The Trump tariffs are on, sort of on, whatever. And the Canadian resistance seems continuous. Good. Here are three things not to be too reliant on in the struggle: 1. Ending interprovincial "trade barriers." 2. The King. 3. Europe.
3 Europe (see #1 here and #2 here)
Donald Wright, historian and president of the Canadian Historical Association, has a vigorous thought piece on the 51st State delusions of the American government up at Policy Options magazine.
When I read his suggestion that being a constitutional monarchy will protect us from absorption, I thought: if the king is our first line of defence, we are really in trouble. But he goes on to underline that constitutional arcana will not save us: the only way Canada will become American is by conquest and occupation
If Canada does become part of the United States, it won’t be as a state. It will be as an occupied territory and occupations never end well for the occupier – something Americans understand after 20 years in Afghanistan and Iraq.
That does underline the seriousness of our situation.
It seems to me that King Charles cannot be a positive factor in any Canadian resistance, and that expanding interprovincial trade will not make up for the loss of cross-border business.
A third popular proposal is that we open up new trade routes and alliances, particularly with Europe.
But this one is dubious too. For decades, Canada has sought endlessly to diversify its trade links across the globe. We already have a free trade pact with Europe. But shipping car parts back and forth between Dusseldorf and Windsor is never going to be as feasible as between Windsor and Detroit.
And if military defence of Canada is required, it's hard to avoid the conclusion that European strategists will decide that Europe has quite enough military challenges on its own continent without committing its forces to a confrontation with the Americans in their back yard. Europe would surely deplore and condemn American attack on Canada. But we already saw the British prime minister remaining studiously non-committal with regard to Canada in his talks with the American president.
In 1939 Canada went to war in defence of Poland. But it was forty-five year before the Poles got out from under occupation from the Germans and then the Soviets. Without assistance, how long might an American occupation of Canada last, however vigorously it is resisted?
The solution still lies where the problem does: in the United States and its political/constitutional choices from now on. Full American Fascism? a big problem for us, but a terrible outcome for Americans and the American Dream too. This American problem will have to be addressed, or not addressed, in the United States, above all. For small countries, the decisive causes of their politics often lie outside their borders.

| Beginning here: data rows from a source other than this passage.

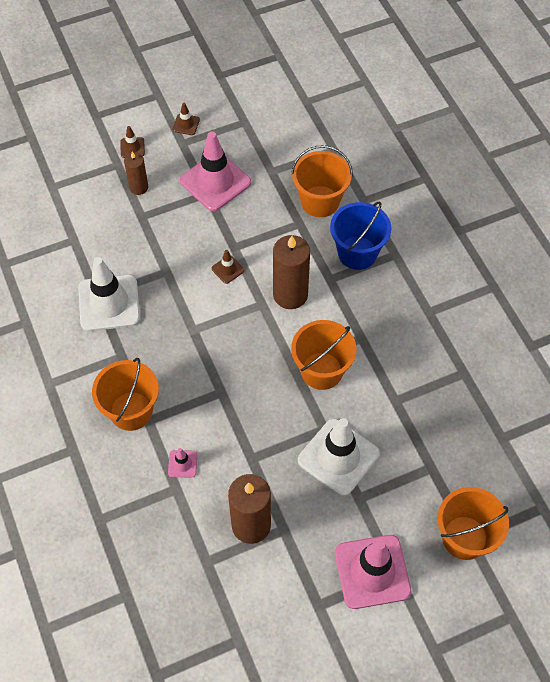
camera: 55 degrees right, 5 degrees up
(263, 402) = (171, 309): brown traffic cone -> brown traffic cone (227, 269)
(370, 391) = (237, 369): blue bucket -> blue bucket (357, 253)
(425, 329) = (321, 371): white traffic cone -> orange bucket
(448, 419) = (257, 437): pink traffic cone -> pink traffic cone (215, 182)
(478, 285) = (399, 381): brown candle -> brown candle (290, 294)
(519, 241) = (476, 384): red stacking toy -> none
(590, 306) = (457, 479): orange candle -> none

Historical comparison: In the 1960s historian W.L. Morton theorized that Confederation represented, among many other things, a grand bargain between Britain and the United States. Britain and the United States were seriously at odds on many issues, and upholding Britain's obligation to defend British North America was already a nightmare commitment.
The Canadian proposal for confederation offered a solution. Canada would run its own affairs, and Canada, while independent, would never pose the substantial threat to American interests that Britain still did in the 1860s. And the British would be able to withdraw their garrisons from the American borders (as they did within five years of confederation).
Until recently, that grand bargain looked set to last a couple of hundred years at least. But fascism is a toxic version of nationalism, and American fascism acknowledges no friendships or alliances for the American nation, only victims and targets.